The other night I got a close-up view of a massacre.
Not in real life, thankfully. It was the finale of a Victorian-era campaign I’d been running for over a year. The player-characters caught up with some people who were responsible for a series of horrible deaths in the name of mad science.
The PCs found the scientists unarmed at an Arctic base and they blew them away in cold blood. An old man, a woman, and a child who happened to be in the way. One of them shot in the back, too.
So they saved the world, but in hunting monsters they had indeed become monsters themselves.
Now, I’m not complaining. I love that the heroes of the piece might turn out to be stone killers. Afterwards I mentioned to the players that refereeing a session like that like is having a front row seat at a really gripping movie, but actually it’s much better. Movies these days, impressive though they may be with their CGI-candy, too often lay themselves down in the well-worn story patterns taught in screenwriting classes, like old dogs with a favourite spot before the fire. I want to be surprised, even shocked. I want characters who act in unexpected, complex, and non-trope-driven ways. For that you need a roleplaying game.
There’s a but. We use GURPS for most of our games these days. The reason is that 4th edition is well-designed (at the core anyway; all the special cases slightly break it) and has the breadth to cover everything. The characters go to buy hunting rifles for their trip to Norway, or need to check fatigue for trekking through a marsh in a thunderstorm. Fine, there are rules already written for that, so I can just focus on the game.
The trouble is that GURPS doesn’t easily make provision for the character who develops in an unexpected direction. You have to set out everything about the character before you start playing them. In the case of my campaign, one of the characters had Honesty, which in GURPS 4e doesn’t just mean an inability to lie but indicates that you are rigidly law-abiding and, says the rulebook, “you may never commit murder”. Yet that PC did commit murder in a form that should appall any Victorian gentleman. And so did others of the PCs who had traits like Code of Honour (Gentleman’s), which in GURPS are classed as mental disadvantages and are worth extra character points.

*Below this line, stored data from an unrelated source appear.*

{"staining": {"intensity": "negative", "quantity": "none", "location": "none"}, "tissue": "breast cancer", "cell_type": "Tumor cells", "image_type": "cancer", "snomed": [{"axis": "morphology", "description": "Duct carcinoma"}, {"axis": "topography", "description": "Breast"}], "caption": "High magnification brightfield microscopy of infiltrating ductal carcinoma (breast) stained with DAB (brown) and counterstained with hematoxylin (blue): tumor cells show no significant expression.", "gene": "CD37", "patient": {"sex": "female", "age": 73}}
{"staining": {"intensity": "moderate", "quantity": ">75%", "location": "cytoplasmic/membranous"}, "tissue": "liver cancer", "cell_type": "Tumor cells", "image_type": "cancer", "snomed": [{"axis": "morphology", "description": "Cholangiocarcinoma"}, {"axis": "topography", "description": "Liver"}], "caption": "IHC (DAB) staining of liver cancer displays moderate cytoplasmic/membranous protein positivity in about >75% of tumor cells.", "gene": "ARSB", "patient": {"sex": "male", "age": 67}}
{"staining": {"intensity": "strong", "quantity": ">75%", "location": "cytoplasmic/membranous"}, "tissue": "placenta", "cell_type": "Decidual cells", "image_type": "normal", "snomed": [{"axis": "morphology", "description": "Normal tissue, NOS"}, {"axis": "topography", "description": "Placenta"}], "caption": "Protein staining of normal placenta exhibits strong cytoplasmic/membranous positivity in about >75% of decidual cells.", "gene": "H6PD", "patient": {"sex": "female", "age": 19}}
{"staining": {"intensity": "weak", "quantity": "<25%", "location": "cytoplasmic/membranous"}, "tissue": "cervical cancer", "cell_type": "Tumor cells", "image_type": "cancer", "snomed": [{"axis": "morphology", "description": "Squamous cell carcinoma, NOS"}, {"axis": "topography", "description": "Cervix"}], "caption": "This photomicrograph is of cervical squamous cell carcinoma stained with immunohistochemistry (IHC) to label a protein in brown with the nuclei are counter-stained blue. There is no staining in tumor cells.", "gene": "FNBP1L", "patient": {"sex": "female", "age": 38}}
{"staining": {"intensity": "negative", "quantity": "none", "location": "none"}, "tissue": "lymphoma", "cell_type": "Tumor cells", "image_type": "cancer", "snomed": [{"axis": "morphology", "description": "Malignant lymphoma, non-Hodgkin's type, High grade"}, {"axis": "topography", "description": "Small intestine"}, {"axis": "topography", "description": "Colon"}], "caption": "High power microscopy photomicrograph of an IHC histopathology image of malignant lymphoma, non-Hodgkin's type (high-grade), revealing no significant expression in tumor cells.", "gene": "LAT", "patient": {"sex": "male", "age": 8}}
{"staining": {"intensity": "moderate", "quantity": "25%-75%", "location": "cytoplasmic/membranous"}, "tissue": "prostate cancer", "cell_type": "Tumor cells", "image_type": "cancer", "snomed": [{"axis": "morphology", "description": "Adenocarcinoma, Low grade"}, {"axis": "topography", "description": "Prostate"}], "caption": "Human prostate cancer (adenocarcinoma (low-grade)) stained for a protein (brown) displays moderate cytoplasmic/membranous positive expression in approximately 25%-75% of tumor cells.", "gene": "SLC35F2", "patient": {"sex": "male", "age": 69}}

I wouldn’t want to straitjacket the players by forcing them to stick to the stereotypes encouraged by the GURPS rules. Enforcing that would be barely any advance on D&D's boneheaded alignment system. As I said, the fun is in seeing the surprising yet inevitable way players respond to their experiences. Bloody and brutal murder seems inconceivable in the lounge of the Reform Club, but out on the rim of the Empire Victorian and Edwardian gentlemen had their own Mỹ Lais. How dull if a player had to say, “My character sheet has Law-Abiding for -10 points so I stop before committing the murder.” Might as well just let the sheet turn up and play the game, in that case.
Diehard GURPS players will say this is already catered for by the rules. You can spend future character points to buy off those mental disadvantages that no longer apply. But… ugh. That’s spreadsheeting, not roleplaying.
This is of course the old debate about how PCs should be created, which was discussed in some detail by Tim Harford in a guest post on this very blog.
“This discussion has been called ‘DAS vs DIP,’ or ‘Design At Start’ versus ‘Develop In Play’. GURPS is both the archetypal design system, and the classic method of producing full formed characters. I turned my mind to the problem of Develop In Play with GURPS characters and it turns out to be almost impossible to do this without chucking out the whole character system. Many other systems turn out to be strange hybrids in which—for instance—attributes are rolled, but skills are chosen within some kind of budget. This is less logical, but fits much better with a Develop in Play approach.”The sensible answer is simply not to allow mental disadvantages in the game. As Tim said in his referee notes at the start of the Redemption campaign:
“GURPS mental disadvantages are all caricatures, so I want to avoid using them. This will save us all the hassle of dealing with the inevitable string of stubborn, overconfident, impulsive characters with pirate codes of honour. Another reason to avoid the official mental disadvantages is that characters tend to settle in over time, and the original set of disadvantages tend to be inappropriate.”To which I would add that mental disadvantages, because they are slapped down on a sheet before you begin to inhabit your character, usually get forgotten anyway. I’ve lost track of the number of times players have said, “Oh, I forgot to tell you I have Claustrophobia. I probably should have mentioned that in the mines back there,” or, “Would my PTSD flashbacks have had any effect when we had that desperate gunfight three sessions ago?”
So my ruling from now on is that nobody will get points for mental disadvantages. Bad traits are part of the fun of playing the character. They’re their own reward; you shouldn’t get points for them. And in any case, characters need to be free to change, otherwise we’re allowing the gaming side of the hobby to smother the roleplaying.